Dataset entries:
-------

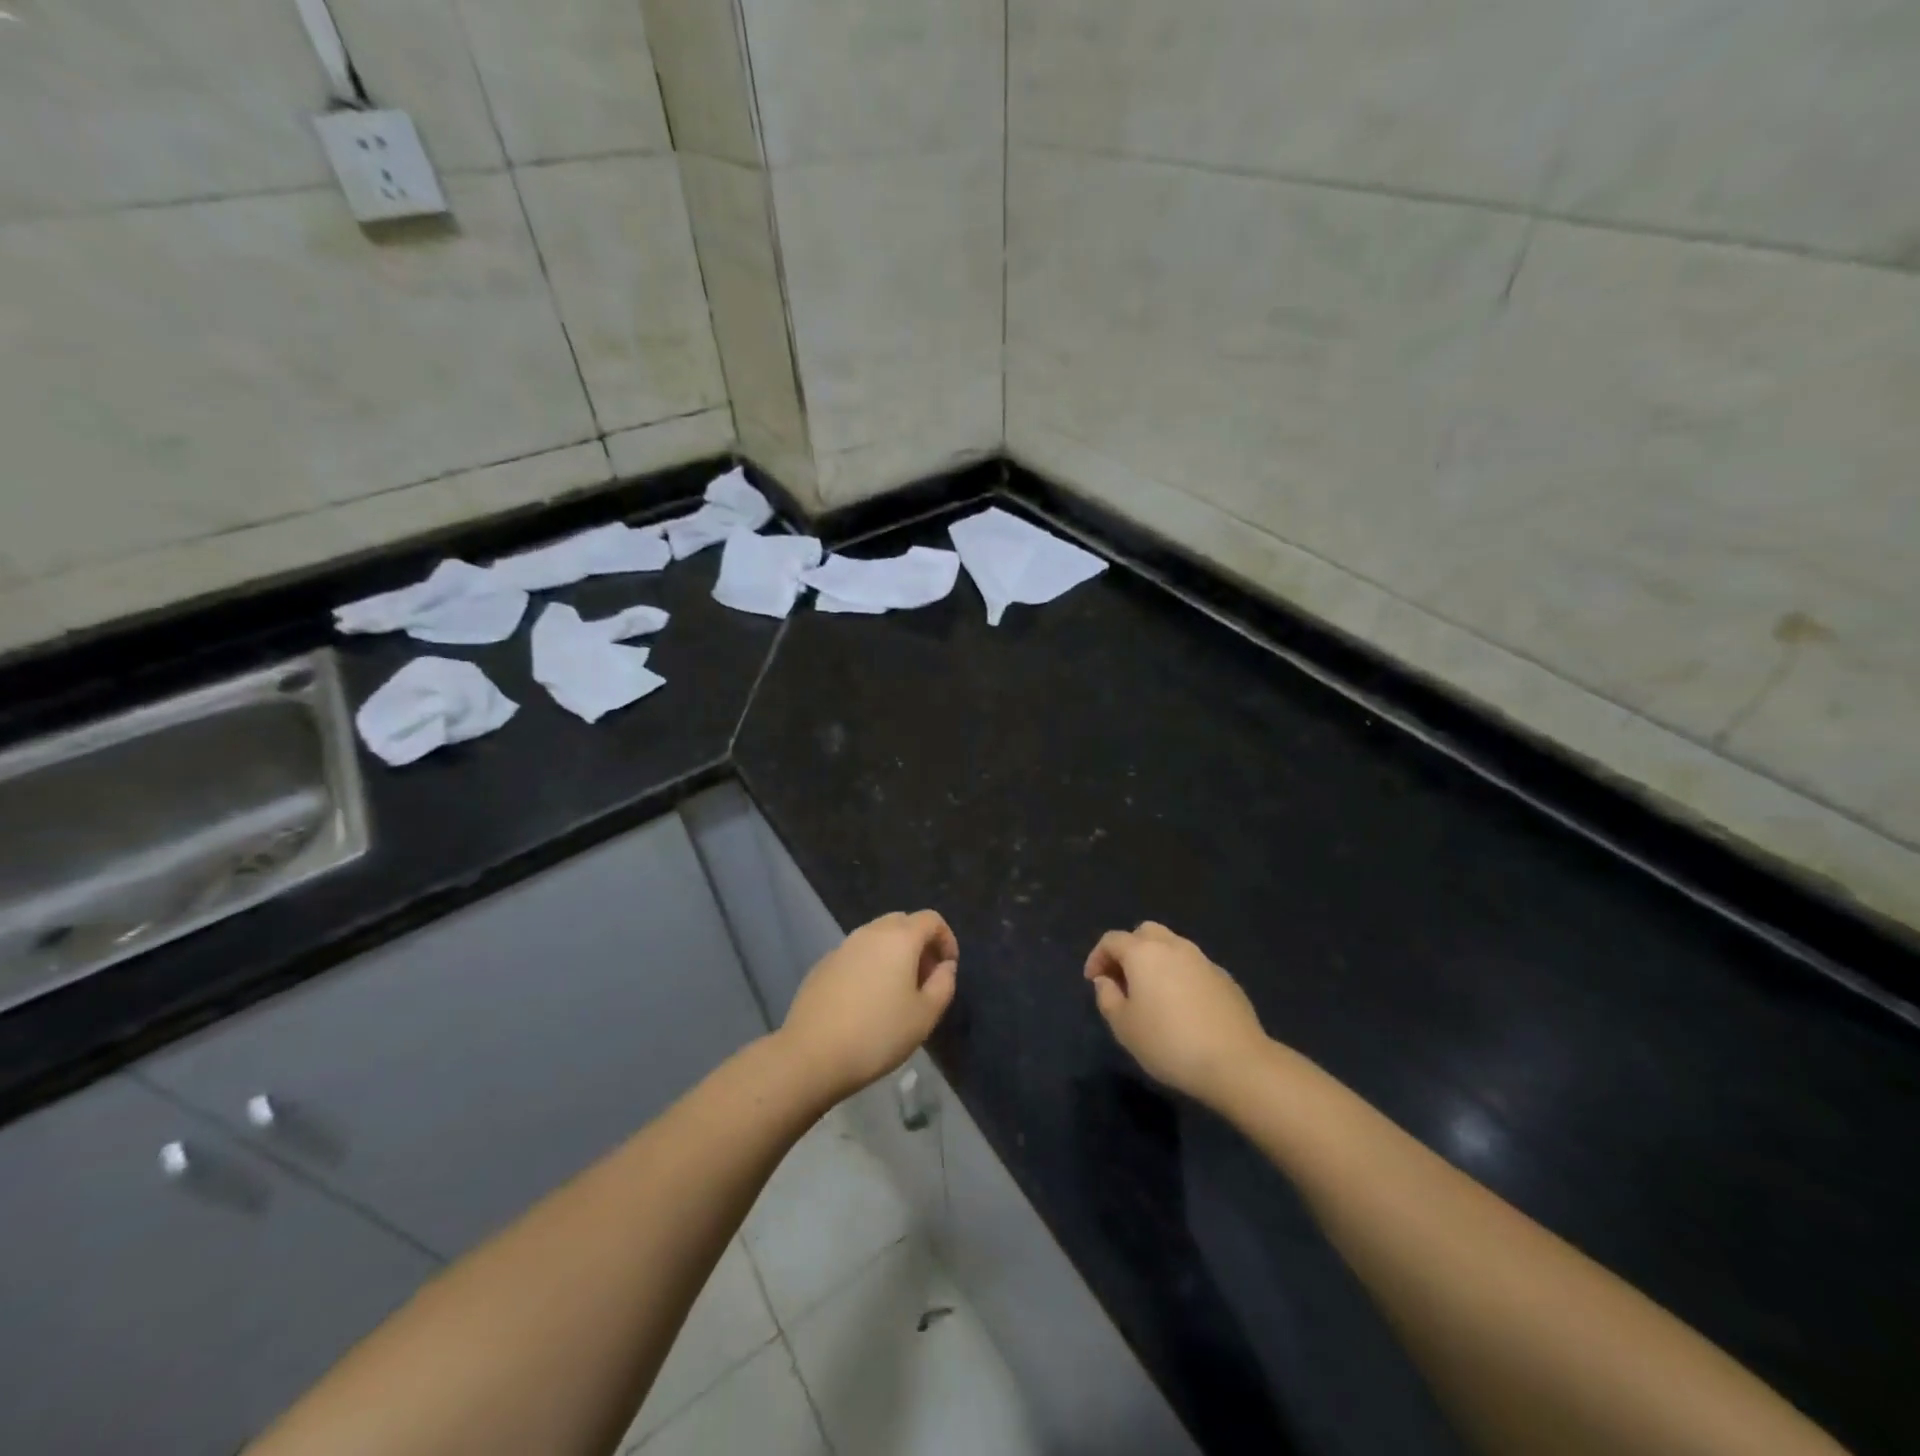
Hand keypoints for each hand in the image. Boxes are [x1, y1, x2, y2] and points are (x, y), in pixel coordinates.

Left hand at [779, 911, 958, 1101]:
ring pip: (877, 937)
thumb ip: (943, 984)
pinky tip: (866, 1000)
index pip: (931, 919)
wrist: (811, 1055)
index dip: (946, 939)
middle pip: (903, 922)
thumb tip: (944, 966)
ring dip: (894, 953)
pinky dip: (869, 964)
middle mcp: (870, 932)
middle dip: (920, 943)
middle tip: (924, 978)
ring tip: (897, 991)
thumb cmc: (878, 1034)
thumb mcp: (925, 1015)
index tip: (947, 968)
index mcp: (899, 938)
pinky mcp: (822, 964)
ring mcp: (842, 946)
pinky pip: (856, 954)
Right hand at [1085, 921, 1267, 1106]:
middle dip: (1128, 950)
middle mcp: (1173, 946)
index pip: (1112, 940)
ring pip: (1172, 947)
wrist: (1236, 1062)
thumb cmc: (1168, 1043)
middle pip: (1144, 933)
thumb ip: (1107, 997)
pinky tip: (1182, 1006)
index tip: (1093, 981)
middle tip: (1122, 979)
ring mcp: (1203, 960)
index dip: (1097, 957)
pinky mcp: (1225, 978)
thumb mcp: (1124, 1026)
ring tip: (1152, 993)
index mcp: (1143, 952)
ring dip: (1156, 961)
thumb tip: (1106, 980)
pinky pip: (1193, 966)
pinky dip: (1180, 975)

-------

**INSTRUCTIONS FOR THE TASK**
Without the pictures, give all of the entries above again exactly.

**OUTPUT FOR THIS TASK**
Hand keypoints for each hand in the image. Boxes are [x1, y1, x2, y2] and points are (x, y), in pixel coordinates.

Left hand at [779, 911, 958, 1101]:
ring pip: (877, 937)
thumb ip: (943, 984)
pinky tip: (866, 1000)
index pip: (931, 919)
wrist: (811, 1055)
index dip: (946, 939)
middle pip: (903, 922)
thumb tip: (944, 966)
ring dip: (894, 953)
pinky dip: (869, 964)
middle mcp: (870, 932)
middle dip: (920, 943)
middle tip: (924, 978)
ring tip: (897, 991)
thumb cmc: (878, 1034)
thumb mcp: (925, 1015)
index tip: (947, 968)
index mcp: (899, 938)
pinky mcp: (822, 964)
ring mcp: (842, 946)
pinky pip: (856, 954)
Right hand at [1085, 921, 1267, 1106]:
middle dip: (1128, 950)
middle mcp: (1173, 946)
index pip: (1112, 940)
ring pip: (1172, 947)
wrist: (1236, 1062)
thumb cmc: (1168, 1043)
middle pip: (1144, 933)
thumb ip: (1107, 997)
pinky tip: (1182, 1006)
index tip: (1093, 981)
middle tip: (1122, 979)
ring mcp: (1203, 960)
index dip: (1097, 957)
pinky mcp: (1225, 978)
thumb mcp: (1124, 1026)
ring tip: (1152, 993)
index mcp: (1143, 952)
ring dip: (1156, 961)
thumb tip: (1106, 980)
pinky pip: (1193, 966)
pinky dip: (1180, 975)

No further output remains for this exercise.